• THE INPUT:
***

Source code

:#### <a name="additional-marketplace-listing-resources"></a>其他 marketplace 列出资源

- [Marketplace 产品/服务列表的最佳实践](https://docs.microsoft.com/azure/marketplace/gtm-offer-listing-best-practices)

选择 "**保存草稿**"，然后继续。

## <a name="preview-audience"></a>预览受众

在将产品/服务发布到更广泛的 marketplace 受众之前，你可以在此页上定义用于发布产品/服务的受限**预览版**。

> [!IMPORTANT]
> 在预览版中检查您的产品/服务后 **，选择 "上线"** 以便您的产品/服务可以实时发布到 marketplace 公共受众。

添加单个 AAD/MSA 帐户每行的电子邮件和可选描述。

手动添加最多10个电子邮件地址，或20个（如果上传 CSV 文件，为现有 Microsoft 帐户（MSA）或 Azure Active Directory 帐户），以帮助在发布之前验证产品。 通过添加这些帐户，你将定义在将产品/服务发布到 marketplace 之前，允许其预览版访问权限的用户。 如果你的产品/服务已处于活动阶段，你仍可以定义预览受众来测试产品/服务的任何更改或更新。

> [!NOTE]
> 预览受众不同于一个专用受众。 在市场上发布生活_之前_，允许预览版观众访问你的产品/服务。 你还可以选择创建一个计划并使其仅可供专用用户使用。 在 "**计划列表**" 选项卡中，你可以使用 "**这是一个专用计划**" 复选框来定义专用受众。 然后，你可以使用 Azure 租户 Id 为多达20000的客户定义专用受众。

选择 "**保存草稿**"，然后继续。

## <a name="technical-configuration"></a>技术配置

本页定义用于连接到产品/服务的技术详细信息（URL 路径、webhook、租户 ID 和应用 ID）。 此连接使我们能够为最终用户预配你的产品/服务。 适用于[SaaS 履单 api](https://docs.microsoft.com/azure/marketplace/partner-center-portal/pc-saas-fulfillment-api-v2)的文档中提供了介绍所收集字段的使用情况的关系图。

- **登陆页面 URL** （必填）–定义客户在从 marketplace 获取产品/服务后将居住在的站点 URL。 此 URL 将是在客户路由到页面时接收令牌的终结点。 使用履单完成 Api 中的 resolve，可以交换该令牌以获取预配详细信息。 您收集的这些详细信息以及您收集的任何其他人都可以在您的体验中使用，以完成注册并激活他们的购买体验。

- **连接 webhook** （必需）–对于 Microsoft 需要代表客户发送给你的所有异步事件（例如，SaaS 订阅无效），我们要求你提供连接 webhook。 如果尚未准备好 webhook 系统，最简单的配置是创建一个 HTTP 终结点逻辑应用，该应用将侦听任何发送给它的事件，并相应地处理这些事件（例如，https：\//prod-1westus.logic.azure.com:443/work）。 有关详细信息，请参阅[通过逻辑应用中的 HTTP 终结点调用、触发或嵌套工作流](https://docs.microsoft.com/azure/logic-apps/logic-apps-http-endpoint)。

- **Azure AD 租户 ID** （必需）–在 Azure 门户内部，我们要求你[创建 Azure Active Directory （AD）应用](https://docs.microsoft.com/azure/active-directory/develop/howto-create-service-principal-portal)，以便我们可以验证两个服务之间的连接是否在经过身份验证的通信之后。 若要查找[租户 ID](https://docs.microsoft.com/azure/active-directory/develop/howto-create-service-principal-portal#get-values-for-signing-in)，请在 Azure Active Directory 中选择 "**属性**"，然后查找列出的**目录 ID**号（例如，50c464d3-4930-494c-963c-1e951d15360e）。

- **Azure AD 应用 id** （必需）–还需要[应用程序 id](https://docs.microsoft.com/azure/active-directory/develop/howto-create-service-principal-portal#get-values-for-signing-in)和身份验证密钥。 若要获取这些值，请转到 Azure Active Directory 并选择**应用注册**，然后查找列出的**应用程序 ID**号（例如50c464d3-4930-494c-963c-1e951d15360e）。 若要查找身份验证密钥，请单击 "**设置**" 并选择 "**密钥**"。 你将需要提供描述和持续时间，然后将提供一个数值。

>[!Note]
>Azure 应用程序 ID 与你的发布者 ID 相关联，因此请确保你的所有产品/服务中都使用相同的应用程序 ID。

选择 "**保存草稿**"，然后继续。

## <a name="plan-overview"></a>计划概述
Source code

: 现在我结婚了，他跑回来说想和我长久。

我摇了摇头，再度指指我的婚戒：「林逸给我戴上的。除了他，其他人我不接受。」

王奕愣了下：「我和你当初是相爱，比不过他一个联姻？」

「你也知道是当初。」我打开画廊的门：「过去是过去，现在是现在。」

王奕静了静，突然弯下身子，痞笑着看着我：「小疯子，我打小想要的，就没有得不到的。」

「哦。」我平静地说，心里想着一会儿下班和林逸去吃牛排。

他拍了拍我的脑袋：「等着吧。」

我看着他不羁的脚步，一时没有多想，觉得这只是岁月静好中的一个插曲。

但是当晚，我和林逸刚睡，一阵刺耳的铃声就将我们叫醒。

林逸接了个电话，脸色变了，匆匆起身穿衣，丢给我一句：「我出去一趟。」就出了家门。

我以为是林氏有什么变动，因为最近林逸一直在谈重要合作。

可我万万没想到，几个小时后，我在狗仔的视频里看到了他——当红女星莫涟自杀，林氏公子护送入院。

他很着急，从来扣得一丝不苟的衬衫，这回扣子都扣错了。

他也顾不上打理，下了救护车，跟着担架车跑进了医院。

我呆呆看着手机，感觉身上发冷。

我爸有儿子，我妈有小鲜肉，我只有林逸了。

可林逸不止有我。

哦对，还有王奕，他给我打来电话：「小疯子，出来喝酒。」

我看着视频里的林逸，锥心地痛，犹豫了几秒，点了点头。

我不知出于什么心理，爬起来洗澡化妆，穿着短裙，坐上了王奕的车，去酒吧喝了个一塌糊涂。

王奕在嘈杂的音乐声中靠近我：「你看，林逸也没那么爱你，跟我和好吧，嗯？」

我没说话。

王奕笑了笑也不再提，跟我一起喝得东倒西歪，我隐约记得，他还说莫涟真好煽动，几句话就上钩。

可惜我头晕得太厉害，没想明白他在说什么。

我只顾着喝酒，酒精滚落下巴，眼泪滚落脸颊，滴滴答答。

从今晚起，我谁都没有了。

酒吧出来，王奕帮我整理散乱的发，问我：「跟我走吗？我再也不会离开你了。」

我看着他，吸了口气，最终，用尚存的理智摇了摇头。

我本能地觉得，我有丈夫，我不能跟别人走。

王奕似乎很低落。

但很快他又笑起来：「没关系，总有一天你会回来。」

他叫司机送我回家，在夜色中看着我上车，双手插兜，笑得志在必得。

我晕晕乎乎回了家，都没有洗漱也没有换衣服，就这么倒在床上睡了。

***

• TRY IT:
Print the records above in full, exactly.

• YOUR RESPONSE:
Source code

:#### <a name="additional-marketplace-listing-resources"></a>其他 marketplace 列出资源

- [Marketplace 产品/服务列表的最佳实践](https://docs.microsoft.com/azure/marketplace/gtm-offer-listing-best-practices)

选择 "**保存草稿**"，然后继续。

## <a name="preview-audience"></a>预览受众

在将产品/服务发布到更广泛的 marketplace 受众之前，你可以在此页上定义用于发布产品/服务的受限**预览版**。

> [!IMPORTANT]
> 在预览版中检查您的产品/服务后 **，选择 "上线"** 以便您的产品/服务可以实时发布到 marketplace 公共受众。

添加单个 AAD/MSA 帐户每行的电子邮件和可选描述。

手动添加最多10个电子邮件地址，或20个（如果上传 CSV 文件，为现有 Microsoft 帐户（MSA）或 Azure Active Directory 帐户），以帮助在发布之前验证产品。 通过添加这些帐户，你将定义在将产品/服务发布到 marketplace 之前，允许其预览版访问权限的用户。 如果你的产品/服务已处于活动阶段，你仍可以定义预览受众来测试产品/服务的任何更改或更新。

> [!NOTE]
> 预览受众不同于一个专用受众。 在市场上发布生活_之前_，允许预览版观众访问你的产品/服务。 你还可以选择创建一个计划并使其仅可供专用用户使用。 在 "**计划列表**" 选项卡中，你可以使用 "**这是一个专用计划**" 复选框来定义专用受众。 然后，你可以使用 Azure 租户 Id 为多达20000的客户定义专用受众。

选择 "**保存草稿**"，然后继续。

## <a name="technical-configuration"></a>技术配置

本页定义用于连接到产品/服务的技术详细信息（URL 路径、webhook、租户 ID 和应用 ID）。 此连接使我们能够为最终用户预配你的产品/服务。 适用于[SaaS 履单 api](https://docs.microsoft.com/azure/marketplace/partner-center-portal/pc-saas-fulfillment-api-v2)的文档中提供了介绍所收集字段的使用情况的关系图。

- **登陆页面 URL** （必填）–定义客户在从 marketplace 获取产品/服务后将居住在的站点 URL。 此 URL 将是在客户路由到页面时接收令牌的终结点。 使用履单完成 Api 中的 resolve，可以交换该令牌以获取预配详细信息。 您收集的这些详细信息以及您收集的任何其他人都可以在您的体验中使用，以完成注册并激活他们的购买体验。

- **连接 webhook** （必需）–对于 Microsoft 需要代表客户发送给你的所有异步事件（例如，SaaS 订阅无效），我们要求你提供连接 webhook。 如果尚未准备好 webhook 系统，最简单的配置是创建一个 HTTP 终结点逻辑应用，该应用将侦听任何发送给它的事件，并相应地处理这些事件（例如，https：\//prod-1westus.logic.azure.com:443/work）。 有关详细信息，请参阅[通过逻辑应用中的 HTTP 终结点调用、触发或嵌套工作流](https://docs.microsoft.com/azure/logic-apps/logic-apps-http-endpoint)。

- **Azure AD 租户 ID** （必需）–在 Azure 门户内部，我们要求你[创建 Azure Active Directory （AD）应用](https://docs.microsoft.com/azure/active-directory/develop/howto-create-service-principal-portal)，以便我们可以验证两个服务之间的连接是否在经过身份验证的通信之后。 若要查找[租户 ID](https://docs.microsoft.com/azure/active-directory/develop/howto-create-service-principal-portal#get-values-for-signing-in)，请在 Azure Active Directory 中选择 "**属性**"，然后查找列出的**目录 ID**号（例如，50c464d3-4930-494c-963c-1e951d15360e）。

- **Azure AD 应用 id** （必需）–还需要[应用程序 id](https://docs.microsoft.com/azure/active-directory/develop/howto-create-service-principal-portal#get-values-for-signing-in)和身份验证密钥。 若要获取这些值，请转到 Azure Active Directory 并选择**应用注册**，然后查找列出的**应用程序 ID**号（例如50c464d3-4930-494c-963c-1e951d15360e）。 若要查找身份验证密钥，请单击 "**设置**" 并选择 "**密钥**"。 你将需要提供描述和持续时间，然后将提供一个数值。

>[!Note]
>Azure 应用程序 ID 与你的发布者 ID 相关联，因此请确保你的所有产品/服务中都使用相同的应用程序 ID。

选择 "**保存草稿**"，然后继续。

## <a name="plan-overview"></a>计划概述
Source code

: 现在我结婚了，他跑回来说想和我长久。

我摇了摇头，再度指指我的婚戒：「林逸给我戴上的。除了他，其他人我不接受。」

王奕愣了下：「我和你当初是相爱，比不过他一个联姻？」

「你也知道是当初。」我打开画廊的门：「过去是过去，现在是现在。」

王奕静了静，突然弯下身子，痞笑着看着我：「小疯子，我打小想要的，就没有得不到的。」

「哦。」我平静地说，心里想着一会儿下班和林逸去吃牛排。

他拍了拍我的脑袋：「等着吧。」

我看着他不羁的脚步，一时没有多想，觉得这只是岁月静好中的一个插曲。

但是当晚，我和林逸刚睡，一阵刺耳的铃声就将我们叫醒。

林逸接了个电话，脸色变了，匆匆起身穿衣，丢给我一句：「我出去一趟。」就出了家门。

我以为是林氏有什么变动，因为最近林逸一直在谈重要合作。

可我万万没想到，几个小时后，我在狗仔的视频里看到了他——当红女星莫涟自杀，林氏公子护送入院。

他很着急，从来扣得一丝不苟的衬衫，这回扣子都扣错了。

他也顾不上打理，下了救护车，跟着担架车跑进了医院。

我呆呆看着手机，感觉身上发冷。

我爸有儿子，我妈有小鲜肉，我只有林逸了。

可林逸不止有我。

哦对，还有王奕，他给我打来电话：「小疯子，出来喝酒。」

我看着视频里的林逸，锥心地痛，犹豫了几秒，点了点头。

我不知出于什么心理，爬起来洗澡化妆，穿着短裙，坐上了王奕的车，去酒吧喝了个一塌糊涂。

王奕在嘈杂的音乐声中靠近我：「你看，林逸也没那么爱你，跟我和好吧，嗯？」

我没说话。

王奕笑了笑也不再提，跟我一起喝得东倒西歪，我隐约记得，他还说莫涟真好煽动，几句话就上钩。

可惜我头晕得太厉害，没想明白他在说什么。

我只顾着喝酒，酒精滚落下巴，眼泪滚落脸颊，滴滴答答。

从今晚起，我谁都没有了。

酒吧出来，王奕帮我整理散乱的发，问我：「跟我走吗？我再也不会离开你了。」

我看着他，吸了口气，最终，用尚存的理智摇了摇头。

我本能地觉得，我有丈夫，我不能跟别人走。

王奕似乎很低落。

但很快他又笑起来：「没关系，总有一天你会回来。」

他叫司机送我回家，在夜色中看着我上车，双手插兜，笑得志在必得。

我晕晕乎乎回了家，都没有洗漱也没有换衣服，就这么倒在床上睡了。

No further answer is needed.